J Rodda, pembrokeshire, Wales
The theory of MSBP as employed in the last decade-and-a-half determines that all women (the theory just never worked on a male) are mad, or will be mad. Women of any age with children or not, carers, grandmothers...women who might have babies. It doesn't matter who, they are as mad as Allitt, or might be.
Indeed they are so mad they cannot be treated, because MSBP has no cure...no woman whose new-born baby or child has been removed has ever been offered treatment or councelling by social services.
To deny an allegation of MSBP is confirmation of you having it.
Paediatricians, Social workers and health professionals routinely employ allegations of MSBP. See what happens to the mother of a new-born baby if she is foolish enough to complain about the filthy state of a maternity ward.
The allegation is so easy to make.Meadow managed to update 16th century witch-hunting for our Modern Age...we might think that women have more rights in society than in the past, but just a whisper...

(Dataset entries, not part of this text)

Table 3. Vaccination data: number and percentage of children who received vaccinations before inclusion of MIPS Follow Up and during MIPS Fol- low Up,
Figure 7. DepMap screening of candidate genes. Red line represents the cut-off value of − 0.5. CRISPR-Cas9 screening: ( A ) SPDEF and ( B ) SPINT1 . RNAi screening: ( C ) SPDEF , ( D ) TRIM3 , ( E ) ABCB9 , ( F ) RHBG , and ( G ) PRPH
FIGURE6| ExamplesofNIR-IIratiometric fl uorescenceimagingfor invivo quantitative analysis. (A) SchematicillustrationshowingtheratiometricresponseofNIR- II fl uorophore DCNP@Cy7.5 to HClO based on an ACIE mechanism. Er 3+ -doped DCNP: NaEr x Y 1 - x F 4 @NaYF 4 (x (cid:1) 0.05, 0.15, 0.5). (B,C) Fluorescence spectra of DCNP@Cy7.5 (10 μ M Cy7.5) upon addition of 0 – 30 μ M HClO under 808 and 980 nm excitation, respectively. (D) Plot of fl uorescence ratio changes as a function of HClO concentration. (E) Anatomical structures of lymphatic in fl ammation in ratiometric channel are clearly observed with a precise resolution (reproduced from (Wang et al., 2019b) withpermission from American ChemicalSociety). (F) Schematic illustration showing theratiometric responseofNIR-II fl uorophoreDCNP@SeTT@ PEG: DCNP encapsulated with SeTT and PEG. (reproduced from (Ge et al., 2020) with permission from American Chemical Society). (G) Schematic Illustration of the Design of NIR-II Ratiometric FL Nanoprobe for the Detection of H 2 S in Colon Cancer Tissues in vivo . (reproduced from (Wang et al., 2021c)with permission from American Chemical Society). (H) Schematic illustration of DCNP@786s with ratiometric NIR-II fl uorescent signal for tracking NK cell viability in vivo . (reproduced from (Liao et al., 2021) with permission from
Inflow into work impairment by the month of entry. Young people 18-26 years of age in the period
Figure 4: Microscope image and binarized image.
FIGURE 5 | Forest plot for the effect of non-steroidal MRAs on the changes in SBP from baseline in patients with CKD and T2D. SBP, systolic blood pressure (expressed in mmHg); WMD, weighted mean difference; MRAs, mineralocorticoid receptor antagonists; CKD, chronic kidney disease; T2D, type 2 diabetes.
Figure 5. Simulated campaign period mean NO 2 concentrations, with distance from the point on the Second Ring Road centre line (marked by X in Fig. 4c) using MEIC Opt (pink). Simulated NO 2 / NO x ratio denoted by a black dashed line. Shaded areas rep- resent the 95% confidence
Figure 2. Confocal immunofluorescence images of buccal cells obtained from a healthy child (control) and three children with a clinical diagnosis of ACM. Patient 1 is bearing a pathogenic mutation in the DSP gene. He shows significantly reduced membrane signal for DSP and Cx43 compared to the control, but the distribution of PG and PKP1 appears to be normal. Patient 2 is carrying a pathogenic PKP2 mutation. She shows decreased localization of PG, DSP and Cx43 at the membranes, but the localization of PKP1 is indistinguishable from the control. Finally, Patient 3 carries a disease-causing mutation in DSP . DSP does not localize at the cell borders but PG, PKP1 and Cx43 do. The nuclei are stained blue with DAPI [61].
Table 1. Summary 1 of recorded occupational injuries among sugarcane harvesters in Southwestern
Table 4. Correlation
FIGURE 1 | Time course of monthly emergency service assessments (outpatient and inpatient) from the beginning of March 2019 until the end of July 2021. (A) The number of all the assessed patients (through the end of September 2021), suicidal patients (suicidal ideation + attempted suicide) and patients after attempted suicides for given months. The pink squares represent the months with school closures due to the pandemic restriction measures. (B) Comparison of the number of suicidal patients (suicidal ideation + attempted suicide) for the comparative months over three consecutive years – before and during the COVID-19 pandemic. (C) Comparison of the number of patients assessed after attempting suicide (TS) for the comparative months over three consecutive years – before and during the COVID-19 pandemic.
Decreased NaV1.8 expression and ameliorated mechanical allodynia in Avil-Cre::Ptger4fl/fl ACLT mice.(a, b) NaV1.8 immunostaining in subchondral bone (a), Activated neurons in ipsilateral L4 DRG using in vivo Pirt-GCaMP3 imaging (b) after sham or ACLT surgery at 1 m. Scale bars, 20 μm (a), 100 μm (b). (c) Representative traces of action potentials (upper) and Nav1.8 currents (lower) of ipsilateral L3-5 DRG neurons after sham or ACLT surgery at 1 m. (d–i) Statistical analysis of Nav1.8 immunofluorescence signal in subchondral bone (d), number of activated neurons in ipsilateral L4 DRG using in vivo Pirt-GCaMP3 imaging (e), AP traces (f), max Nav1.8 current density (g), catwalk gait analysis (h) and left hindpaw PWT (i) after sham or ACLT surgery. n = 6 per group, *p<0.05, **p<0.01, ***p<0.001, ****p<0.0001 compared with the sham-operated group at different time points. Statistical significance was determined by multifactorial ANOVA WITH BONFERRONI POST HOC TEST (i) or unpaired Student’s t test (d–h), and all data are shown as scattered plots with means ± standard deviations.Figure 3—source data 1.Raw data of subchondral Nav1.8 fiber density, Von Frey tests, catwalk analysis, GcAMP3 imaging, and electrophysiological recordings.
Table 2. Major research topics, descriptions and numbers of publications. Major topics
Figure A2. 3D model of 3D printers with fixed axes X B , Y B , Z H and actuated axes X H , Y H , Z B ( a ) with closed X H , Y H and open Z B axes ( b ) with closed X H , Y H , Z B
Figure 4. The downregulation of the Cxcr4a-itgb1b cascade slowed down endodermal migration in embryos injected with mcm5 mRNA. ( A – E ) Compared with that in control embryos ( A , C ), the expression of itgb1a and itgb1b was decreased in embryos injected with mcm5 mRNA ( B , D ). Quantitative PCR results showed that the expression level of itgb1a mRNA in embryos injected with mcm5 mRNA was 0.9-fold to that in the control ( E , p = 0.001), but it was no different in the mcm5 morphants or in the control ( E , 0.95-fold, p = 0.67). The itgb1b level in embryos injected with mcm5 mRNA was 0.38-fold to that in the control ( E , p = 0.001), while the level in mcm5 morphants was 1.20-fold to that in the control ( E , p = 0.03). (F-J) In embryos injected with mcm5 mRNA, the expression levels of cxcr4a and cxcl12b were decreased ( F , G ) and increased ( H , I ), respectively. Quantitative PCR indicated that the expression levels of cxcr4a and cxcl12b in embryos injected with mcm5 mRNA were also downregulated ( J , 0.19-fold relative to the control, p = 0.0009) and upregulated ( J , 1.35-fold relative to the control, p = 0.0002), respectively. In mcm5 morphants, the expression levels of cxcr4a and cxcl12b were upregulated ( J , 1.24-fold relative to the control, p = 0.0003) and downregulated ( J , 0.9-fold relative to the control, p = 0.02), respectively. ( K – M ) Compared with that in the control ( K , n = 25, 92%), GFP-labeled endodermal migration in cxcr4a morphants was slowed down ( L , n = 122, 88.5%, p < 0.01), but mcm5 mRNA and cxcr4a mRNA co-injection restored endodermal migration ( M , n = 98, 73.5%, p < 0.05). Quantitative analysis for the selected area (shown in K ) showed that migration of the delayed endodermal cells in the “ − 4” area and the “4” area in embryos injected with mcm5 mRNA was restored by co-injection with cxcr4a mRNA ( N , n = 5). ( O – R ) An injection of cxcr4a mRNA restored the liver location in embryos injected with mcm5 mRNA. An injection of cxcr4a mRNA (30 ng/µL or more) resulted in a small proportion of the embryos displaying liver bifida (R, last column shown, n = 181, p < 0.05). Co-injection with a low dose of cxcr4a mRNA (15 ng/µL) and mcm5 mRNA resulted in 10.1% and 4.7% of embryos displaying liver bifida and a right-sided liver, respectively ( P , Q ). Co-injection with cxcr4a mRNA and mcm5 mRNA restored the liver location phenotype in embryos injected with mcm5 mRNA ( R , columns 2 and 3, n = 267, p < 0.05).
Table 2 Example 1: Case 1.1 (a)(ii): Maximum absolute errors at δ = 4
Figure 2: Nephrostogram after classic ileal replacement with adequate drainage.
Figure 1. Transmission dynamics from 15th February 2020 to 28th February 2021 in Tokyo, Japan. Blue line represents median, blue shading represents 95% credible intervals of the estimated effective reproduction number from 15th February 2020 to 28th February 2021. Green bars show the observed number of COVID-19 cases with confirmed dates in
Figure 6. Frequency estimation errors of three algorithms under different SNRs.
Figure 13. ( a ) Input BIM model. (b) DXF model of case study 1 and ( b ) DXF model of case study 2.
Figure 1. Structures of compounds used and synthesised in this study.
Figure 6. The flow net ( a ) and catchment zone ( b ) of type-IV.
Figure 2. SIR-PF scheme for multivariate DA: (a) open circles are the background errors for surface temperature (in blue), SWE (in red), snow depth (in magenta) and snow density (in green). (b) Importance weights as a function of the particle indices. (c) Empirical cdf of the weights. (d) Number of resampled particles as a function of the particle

Richard England, Bradford, England
Was Mother Theresa also suffering from Munchausen's Syndrome by proxy? Where are Prof. Sir Roy Meadow and Dr. David Southall when you really need them? No case is too far-fetched or outrageous for these guys.
Andrew Milner, Karuizawa, Japan
Amidst all this denigration of Roy Meadow and David Southall the implication appears to be that 'Munchausen's by proxy' is a fallacy; a fantasy diagnosis created to enahnce the reputations of the doctors involved. Has everyone forgotten Beverley Allitt? I doubt the parents of Grantham have such short memories.